> [Alıştırma Ayrıntıları]: Rehavet konulu metnin "Uzun yüzyıllar boyunca" ile "çekilmez hal alır." arasındaki bölümünü, iki uç da dahil olmak üzere, "dedikodu" ifadesini "söylenti" olarak yeniden adlandırıp verin.

> [Verilen Metin]:
Matrakçı Nasuh Paris Konferansı

 

1756’da Venedik’te basılan“Slav Şarkıları” isimli kitabın yazarı Andrija Kacic-Miosic

Bu şarkıları herkes beğenmeyebilir; çünkü hepsi birbirine benzer, hepsinde aynı sözler vardır; kahraman, şövalye, atlı, kürek mahkumu, kılıç, pala, mızrak Kraljevic, Kobilic, Zdrinovic, boyunluk, madalyon, kararname, uçurulan kelleler, kaçırılan esirler vb. Onları beğenenler bu şarkıları söylesin, beğenmeyenler uyusun” der.

 

Uzun yüzyıllar boyunca bizim coğrafyamızdaki insanlar ya şarkı söylediler, ya uyudular, ya da büyük bir rehavet içinde yaşadılar. Bu rehavet içinde, gelişen ve büyüyen dünyayı anlayamadık, çevremizde neler oluyor, doğrusu bizi çok da ilgilendirmedi. Böylesi bir rahatlık duygusu çevresi ile ilgilenmeyenlerin, yapacak çok da bir şeyleri olmayanların sığınağıdır. Rehavet bizi çevremizde gelişen olaylardan soyutlar, insanlığın ilerlemesi, çağın gerekleri bizi ilgilendirmez. Dünya ile ilgimiz alakamız kaybolur, içimize dönük bir yaşantı bizi sarar sarmalar. Evrensel rekabetin dışında, kendi dünyamızda yaşar oluruz, günlük olaylar, kısır çekişmeler, dedikodu yaşantımızı sınırlar. Geçmişe bağlılık duygusu, gelecek yaratma kaygısı yok olur. Geçmişi ve geleceği düşünmeden günler sıradan bir şekilde geçer, hayat çekilmez hal alır.

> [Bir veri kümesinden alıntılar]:
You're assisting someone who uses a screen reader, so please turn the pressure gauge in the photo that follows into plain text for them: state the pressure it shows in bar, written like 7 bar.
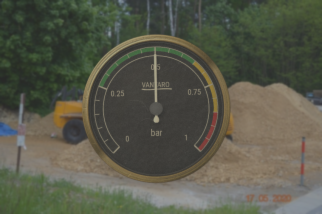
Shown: 0.5 bar
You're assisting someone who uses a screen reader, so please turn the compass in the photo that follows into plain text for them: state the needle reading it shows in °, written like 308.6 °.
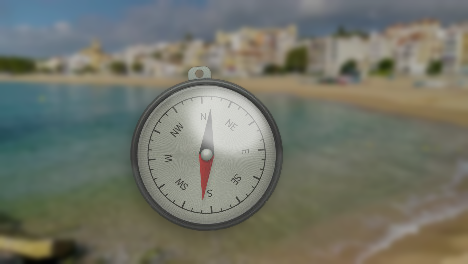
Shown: 190 °
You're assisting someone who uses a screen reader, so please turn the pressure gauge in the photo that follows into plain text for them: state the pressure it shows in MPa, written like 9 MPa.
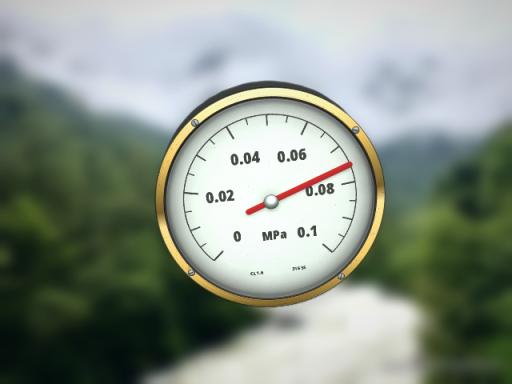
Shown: 0.075 MPa
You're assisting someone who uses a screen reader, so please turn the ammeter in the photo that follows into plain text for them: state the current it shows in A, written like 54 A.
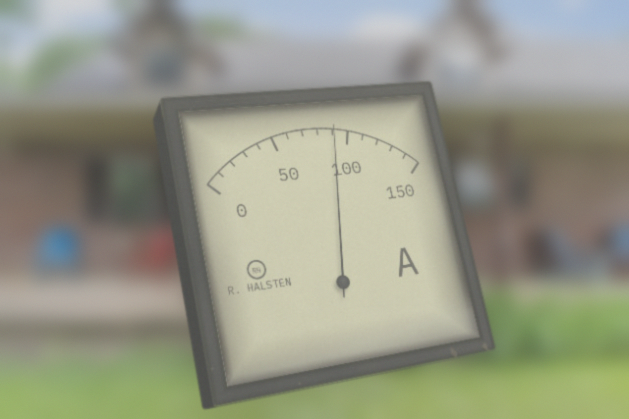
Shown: 90 A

> [Görev Yanıtı]:
Uzun yüzyıllar boyunca bizim coğrafyamızdaki insanlar ya şarkı söylediler, ya uyudular, ya da büyük bir rehavet içinde yaşadılar. Bu rehavet içinde, gelişen ve büyüyen dünyayı anlayamadık, çevremizde neler oluyor, doğrusu bizi çok da ilgilendirmedi. Böylesi bir rahatlık duygusu çevresi ile ilgilenmeyenlerin, yapacak çok da bir şeyleri olmayanların sığınağıdır. Rehavet bizi çevremizde gelişen olaylardan soyutlar, insanlığın ilerlemesi, çağın gerekleri bizi ilgilendirmez. Dünya ile ilgimiz alakamız kaybolur, içimize dönük bir yaşantı bizi sarar sarmalar. Evrensel rekabetin dışında, kendi dünyamızda yaşar oluruz, günlük olaylar, kısır çekişmeler, söylenti yaşantımızı sınırlar. Geçmişe bağlılık duygusu, gelecek yaratma kaygısı yok olur. Geçmişi ve geleceği düşünmeden günler sıradan bir şekilde geçer, hayat çekilmez hal alır.